--- START Selected passage ---
Nor was Street as racially divisive as Rizzo, whose crime crackdown in the 1970s infuriated blacks across the city.

Murders dropped to their lowest point in more than a decade in Street's third year: 288 in 2002. But many will remember him for the spike in murders during his second

term, when the homicide tally broke 400 for the first time in nearly a decade.

"The first couple of years I think he did a great job in attacking the crime and gun violence," said state Rep. Jewell Williams, D-Philadelphia. "But after the Safe Streets everything seemed to collapse."

The mayor bristled at the barrage of criticism, calling gun violence a national problem. He pointed out that murders were nowhere near where they were in 1990, when the total hit 500.

The spike prompted an outcry from a frustrated District Attorney Lynn Abraham, who implored Street at a news conference to "Do something!"
--- END Selected passage ---
--- START Information given ---
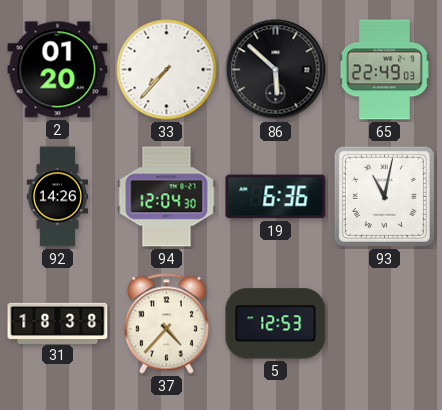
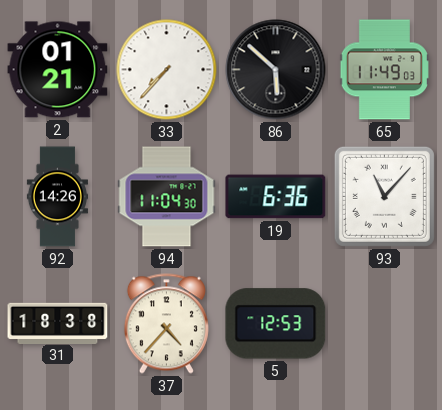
2: 01:20 -> 01:21
65: 22:49 -> 11:49
94: 12:04 -> 11:04
93: 11:02 -> 11:07
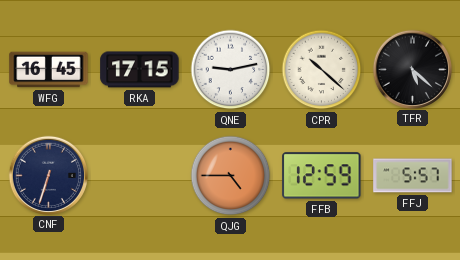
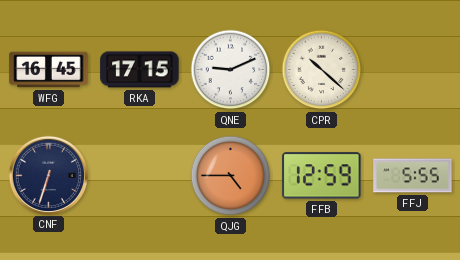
QNE: 9:13 -> 9:11
TFR: 5:22 -> none
FFJ: 5:57 -> 5:55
--- END Information given ---
* **What to work on**
1. In the passage on Mayor Street and crime, how many murders were recorded in 2002?
2. Update the passage on Mayor Street and crime by writing out again its stretch that opens with the words "Nor was Street" and closes with "total hit 500.", putting "shootings" in place of "gun violence".
3. Take the passage on Mayor Street and crime further, writing on from its last sentence.
The data above is separate material, apart from the passage on Mayor Street and crime.

* **Responses to the tasks**
1. 288

2.
Nor was Street as racially divisive as Rizzo, whose crime crackdown in the 1970s infuriated blacks across the city.

Murders dropped to their lowest point in more than a decade in Street's third year: 288 in 2002. But many will remember him for the spike in murders during his second

term, when the homicide tally broke 400 for the first time in nearly a decade.

"The first couple of years I think he did a great job in attacking the crime and shootings," said state Rep. Jewell Williams, D-Philadelphia. "But after the Safe Streets everything seemed to collapse."

The mayor bristled at the barrage of criticism, calling shootings a national problem. He pointed out that murders were nowhere near where they were in 1990, when the total hit 500.

3.
When asked for an interview to discuss his two terms in office, Street's office released a 12-page document listing his accomplishments. In it, his aides point out that homicides are slightly behind last year's pace in 2007 and that other serious crime has been declining for seven years.

"The Philadelphia we leave behind is a lot better than the Philadelphia we found," it said.

Street, who has had an adversarial relationship with the press, did not respond to interview requests from The Associated Press.